For Western blots of SDS-PAGE gels and native gels, mitochondria were isolated as described previously (Suthammarak et al., 2009, 2010). Fifty microgram of mitochondrial protein from each strain was loaded onto a 12% SDS-PAGE gel. The gel was run and transferred as previously described (Suthammarak et al., 2009, 2010). Blots were probed with a primary antibody to either 4-hydroxy-2-nonenal (HNE) fluorophore (Calbiochem, San Diego, CA), NDUFS2 (Santa Cruz Biotechnology, Dallas, TX), or SOD-2 (Santa Cruz Biotechnology, Dallas, TX). The membranes were washed as previously described and incubated with horseradish peroxidase-conjugated secondary antibody (Yang et al., 2009) (Santa Cruz Biotechnology, Dallas, TX). Blots were incubated with SuperSignal® West Pico chemiluminescence substrate. Adenosine nucleoside transporter (ANT) antibody (Mitosciences, Eugene OR) was used as a loading control.
Analysis of variance was used to analyze groups of data for significant differences. Unpaired Student's t-test was then employed to calculate statistical significance of specific pairs if a difference was noted with analysis of variance. Significance was defined as P < 0.05 with a Bonferroni correction for the number of strains evaluated with each test (generally eight strains resulting in a P < 0.05/8 = 0.00625). Error bars in the figures represent mean ± SD for each experiment.

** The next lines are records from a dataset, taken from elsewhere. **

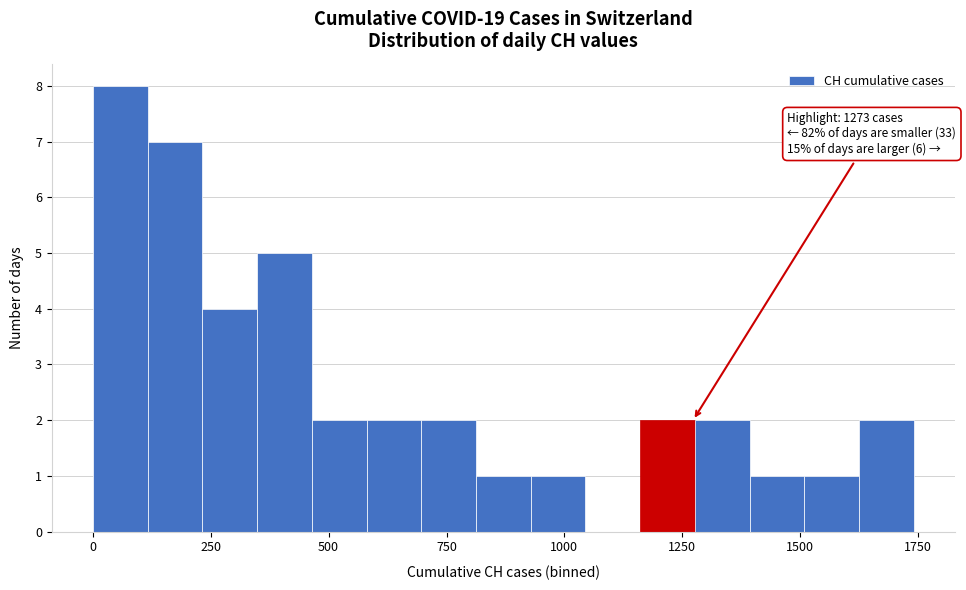

Read against the x-axis, roughly where is the centre of the tallest bar?

50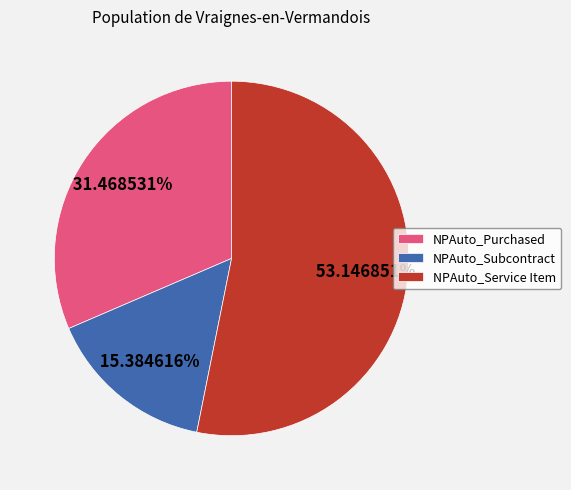

Combined, what portion of the pie is NPAuto_Subcontract and NPAuto_Service Item?

68.5%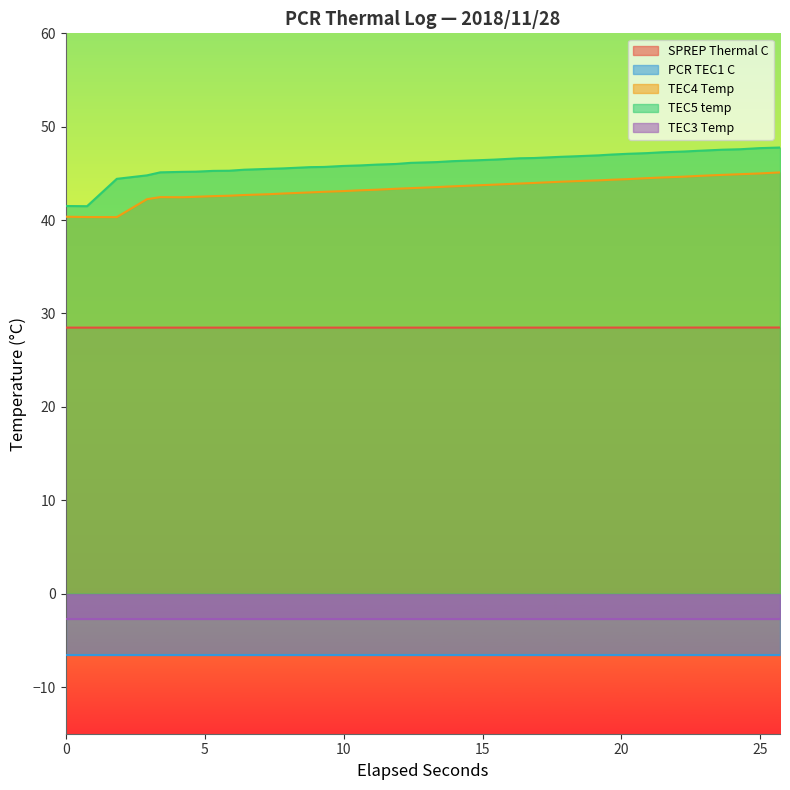

How many SPREP Thermal C values are between 28 and 29?

38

The authors thank the technical help of Beatrice Predoi, Judith Preston, and Katrina Elsaesser. This work was supported, in whole or in part, by National Institutes of Health Grants GM58881 and AG026273 (MMS and PGM) and by the Royal Thai Government, Science and Technology Scholarship (WS), and the Northwest Mitochondrial Research Guild (WS, PGM, MMS).

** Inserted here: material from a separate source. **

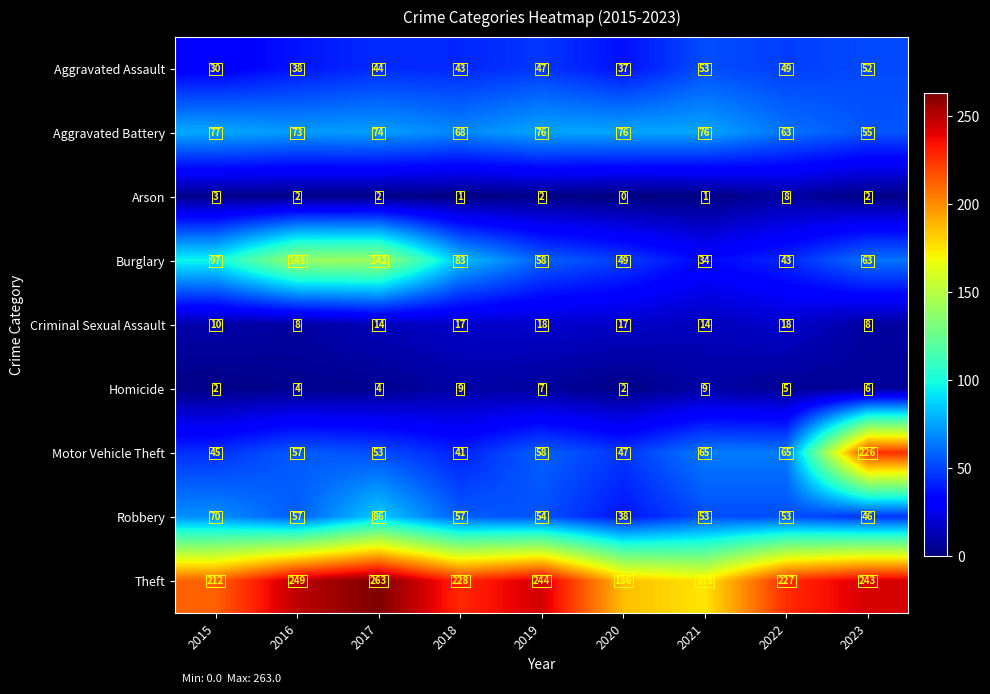

List the labels in order of Burglary value, largest first.

2017, 2016, 2015, 2018, 2023, 2019, 2020, 2022, 2021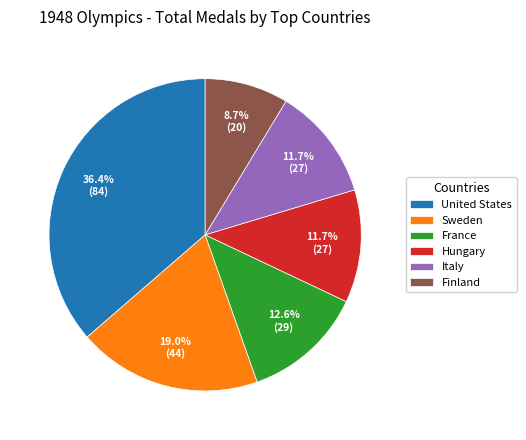

How many slices are in this pie chart?

6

WS designed and performed experiments, evaluated results, and contributed to the writing of the article. BHS designed and performed experiments and evaluated results. EO designed methods, performed experiments, and contributed to the writing of the article. MMS and PGM designed and performed experiments, evaluated results, and primarily wrote the article.